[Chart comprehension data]

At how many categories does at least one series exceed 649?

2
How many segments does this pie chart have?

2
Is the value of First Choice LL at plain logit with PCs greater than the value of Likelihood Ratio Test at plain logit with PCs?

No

* [Task requirements] Tally the lines of the listing above that contain the word "many". Give only the number.

* [Output of the exercise] 2